1. Identify a successful set of inputs and minimize them
2. Identify a failing set of inputs and minimize them
3. Compare the differences in program state from the successful and failing executions during execution
4. Identify a change to input that minimizes the differences in states between the two executions
5. Variables their values that are different in these two executions contain the defect

This is a powerful strategy, but only when you have successful inputs and when you can automate comparing runs and identifying changes to inputs.

For particularly complex software, it can sometimes be necessary to debug with the help of teammates, helping to generate hypotheses, identify more effective search strategies, or rule out the influence of particular components in a bug ^{1 1}

Jorge Aranda and Gina Venolia (2009). The secret life of bugs: Going past the errors and omissions in software repositories. ACM/IEEE International Conference on Software Engineering.

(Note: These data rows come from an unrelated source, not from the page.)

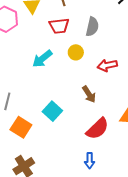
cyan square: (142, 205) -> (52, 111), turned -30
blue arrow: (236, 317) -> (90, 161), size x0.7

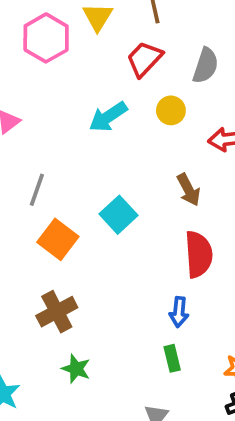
red trapezoid: (59, 26) -> (144, 59), turned 135
red semicircle: (97, 129) -> (199, 254), turned -55

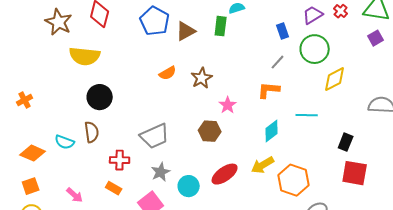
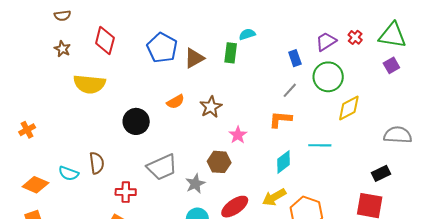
brown star: (59, 22) -> (62, 49), size x0.6
black circle: (100, 97) -> (136, 121), moved
black rectangle: (346, 142) -> (381, 173), moved, turned 42
gray star: (161, 172) -> (195, 184), moved

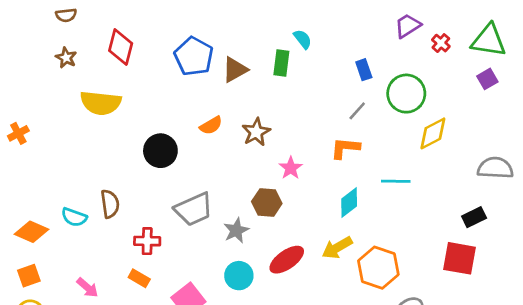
cyan semicircle: (247, 34) -> (303, 39), turned 70
purple trapezoid: (326, 42) -> (408, 26), moved
orange cross: (27, 130) -> (18, 133), moved

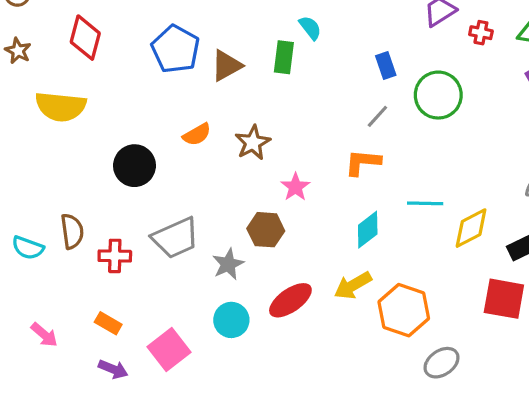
red cross: (441, 43) -> (481, 33), turned -30
yellow diamond: (433, 133) -> (471, 228), moved
red cross: (147, 241) -> (115, 256), moved

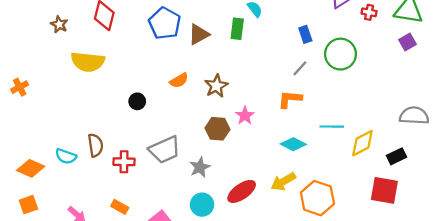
black circle: (135, 166) -> (137, 101), size x0.6
brown hexagon: (266, 230) -> (217, 129), moved
cyan diamond: (368, 230) -> (293, 144), turned 65

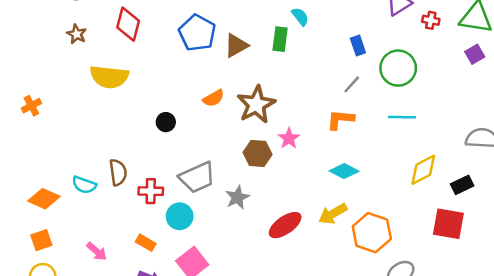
brown star: (216, 86) -> (256, 104), size x1.4
cyan line: (332, 127) -> (402, 117), moved
cyan circle: (202, 205) -> (180, 216), moved

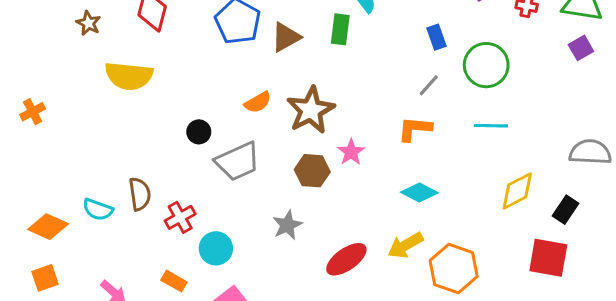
gray trapezoid: (197, 177) -> (238, 161), moved
black rectangle: (462, 185) -> (565, 210), turned -30
red cross: (151, 191) -> (180, 217), turned -30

Ultimately, all of these strategies are essentially search algorithms, seeking the events that occurred while a program executed with a particular set of inputs that caused its output to be incorrect. Because programs execution millions and potentially billions of instructions, these strategies are necessary to reduce the scope of your search. This is where debugging  tools  come in: if you can find a tool that supports an effective strategy, then your work to search through those millions and billions of instructions will be greatly accelerated. This might be a print statement, a breakpoint debugger, a performance profiler, or one of the many advanced debugging tools beginning to emerge from research.

Fixing defects

Once you’ve found the defect, what do you do? It turns out that there are usually many ways to repair a defect. How developers fix defects depends a lot on the circumstances: if they’re near a release, they may not even fix it if it’s too risky; if there’s no pressure, and the fix requires major changes, they may refactor or even redesign the program to prevent the failure ^{9 9}

Emerson Murphy-Hill, Thomas Zimmermann, Christian Bird, and Nachiappan Nagappan (2013). The design of bug fixes. ACM/IEEE International Conference on Software Engineering.

Because debugging can be so challenging, and because it is so pervasive and inescapable in programming, it is often a major source of frustration and unpredictability in software engineering. However, finding a defect after a long search can also be a great triumph ^{4 4}

Marc Eisenstadt (1997). My hairiest bug war stories. Communications of the ACM.